Satira fiamminga: una scoperta

Vado a Roma per studiare alla Galleria Doria Pamphilj. Spendo una intera mattinata tra tele del Seicento bolognese e marmi paleocristiani, passeggiando tra sale in stile Rococò e gallerie affrescate a grottesche nel Cinquecento. Un godimento intellettuale feroce. 
Seconda tappa della mia trasferta è il Chiostro del Bramante, su idea di una mia amica. 
Dell’arte fiamminga io non so NULLA in più rispetto a quello che dice un manuale. Non so assolutamente niente. E per me la mostra Brueghel. Meraviglie dell’arte fiamminga è stata una rivelazione meravigliosa ed esilarante!

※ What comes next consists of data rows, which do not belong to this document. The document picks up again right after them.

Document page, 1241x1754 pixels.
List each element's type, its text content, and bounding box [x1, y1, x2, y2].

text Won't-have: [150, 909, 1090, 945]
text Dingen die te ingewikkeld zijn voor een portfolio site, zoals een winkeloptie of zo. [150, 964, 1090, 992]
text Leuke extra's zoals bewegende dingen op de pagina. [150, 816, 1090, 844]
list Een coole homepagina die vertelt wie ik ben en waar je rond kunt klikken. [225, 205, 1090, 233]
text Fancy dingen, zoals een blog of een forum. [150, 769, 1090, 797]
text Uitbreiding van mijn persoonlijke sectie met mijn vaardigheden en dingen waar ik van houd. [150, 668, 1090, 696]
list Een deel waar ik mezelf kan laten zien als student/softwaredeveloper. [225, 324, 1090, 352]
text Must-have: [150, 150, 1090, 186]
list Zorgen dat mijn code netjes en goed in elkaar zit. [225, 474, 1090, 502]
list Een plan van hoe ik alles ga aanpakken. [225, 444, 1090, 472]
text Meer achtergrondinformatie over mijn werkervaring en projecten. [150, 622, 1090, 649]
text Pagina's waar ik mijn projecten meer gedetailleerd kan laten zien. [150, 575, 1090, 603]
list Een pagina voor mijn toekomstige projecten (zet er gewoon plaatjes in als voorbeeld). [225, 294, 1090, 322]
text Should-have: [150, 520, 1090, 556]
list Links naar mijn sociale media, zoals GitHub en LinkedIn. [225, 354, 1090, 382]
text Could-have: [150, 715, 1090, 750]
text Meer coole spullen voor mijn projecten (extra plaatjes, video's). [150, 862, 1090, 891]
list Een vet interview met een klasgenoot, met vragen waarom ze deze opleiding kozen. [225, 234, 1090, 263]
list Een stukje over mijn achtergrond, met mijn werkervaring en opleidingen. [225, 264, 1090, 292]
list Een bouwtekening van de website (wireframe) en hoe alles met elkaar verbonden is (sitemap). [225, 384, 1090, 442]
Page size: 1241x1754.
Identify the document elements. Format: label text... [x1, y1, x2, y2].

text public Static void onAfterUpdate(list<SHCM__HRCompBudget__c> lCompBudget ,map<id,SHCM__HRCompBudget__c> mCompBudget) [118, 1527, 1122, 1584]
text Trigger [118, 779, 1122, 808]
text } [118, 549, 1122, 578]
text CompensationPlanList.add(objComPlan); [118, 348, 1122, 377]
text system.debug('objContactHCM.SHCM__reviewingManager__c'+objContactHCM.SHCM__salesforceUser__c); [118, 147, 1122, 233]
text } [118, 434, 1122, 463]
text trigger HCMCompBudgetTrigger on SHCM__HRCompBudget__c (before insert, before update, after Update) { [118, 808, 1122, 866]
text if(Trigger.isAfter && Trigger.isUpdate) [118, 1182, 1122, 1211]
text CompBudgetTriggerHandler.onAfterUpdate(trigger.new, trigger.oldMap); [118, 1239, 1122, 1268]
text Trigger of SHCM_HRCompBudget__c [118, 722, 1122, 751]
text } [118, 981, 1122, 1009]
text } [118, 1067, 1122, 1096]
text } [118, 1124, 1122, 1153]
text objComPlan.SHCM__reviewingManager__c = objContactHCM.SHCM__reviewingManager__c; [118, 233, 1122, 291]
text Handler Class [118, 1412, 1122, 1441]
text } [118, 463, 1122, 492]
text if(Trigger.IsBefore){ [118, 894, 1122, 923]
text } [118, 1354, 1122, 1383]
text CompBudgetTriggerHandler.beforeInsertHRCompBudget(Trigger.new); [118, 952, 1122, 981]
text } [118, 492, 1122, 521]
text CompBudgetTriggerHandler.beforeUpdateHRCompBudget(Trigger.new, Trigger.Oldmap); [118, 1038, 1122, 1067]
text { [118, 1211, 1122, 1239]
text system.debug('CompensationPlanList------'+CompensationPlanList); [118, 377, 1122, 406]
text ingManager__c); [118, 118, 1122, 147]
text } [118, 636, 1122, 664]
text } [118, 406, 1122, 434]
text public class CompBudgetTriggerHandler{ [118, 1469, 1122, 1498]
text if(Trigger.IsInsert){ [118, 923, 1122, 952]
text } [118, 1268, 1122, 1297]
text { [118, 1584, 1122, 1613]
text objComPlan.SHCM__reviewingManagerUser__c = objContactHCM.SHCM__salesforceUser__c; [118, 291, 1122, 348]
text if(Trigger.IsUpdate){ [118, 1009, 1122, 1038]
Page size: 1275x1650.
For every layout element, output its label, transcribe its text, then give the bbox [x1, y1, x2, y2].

Meravigliosa perché ho potuto incontrare da vicino quattro generazioni dei Brueghel, una dinastia di pittori fiamminghi attivi tra XVI e XVII secolo.
Dalla loro bottega sono uscite nature morte e allegorie il cui messaggio di vanitas che si percepisce è ancora forte.
Esilarante per i sotterfugi satirici che affiancano un’arte lenticolare.
Tra i pennelli di Pieter B. il Vecchio, del Giovane, di Jan “dei Velluti”  e di Jan il Giovane la natura si fa sempre più protagonista del dipinto, emancipandosi dallo sfondo e dominando l’intera composizione. La riflessione sulla natura si accompagna a un’analisi dei dettagli sempre più ossessiva. Con le lente di ingrandimento si scrutano anche le venature degli alberi dello sfondo. Al contempo l’artista concentra l’attenzione al dato quotidiano, rappresentando nei propri dipinti scene di vita “vissuta”. 
Si aprono davanti a noi finestre sul mondo, spaccati della quotidianità fiamminga del XVII secolo, che potrebbe essere quella di oggi. La pittura bruegheliana dipinge con una freschezza disincantata un’umanità allo sbaraglio che potrebbe essere la nostra…tra scenette pseudo-erotiche, satire e feste di campagna vive una popolazione in fermento. 
L’esposizione sui Brueghel, pertanto, si offre a un pubblico di ampiezza smisurata. Essa può soddisfare tanto un culture della materia, quando un amante della parodia politica italiana, quando un appassionato di fumetti. E tale soddisfazione si nutre del fatto di essere data da una pittura raffinatissima, costruita da una cromia forte e disegnata da piccoli pennelli, pronti a mettersi in discussione. Ed ecco che tra una Allegoria e una Strage degli innocenti si apre un piccolo sipario satirico, per rivisitare il Nuovo Testamento e la mitologia e darne una versione che sia fruibile a tutti.
Nel loro eccezionale fervore lenticolare queste punte sottilissime di pennello fanno sognare…la realtà!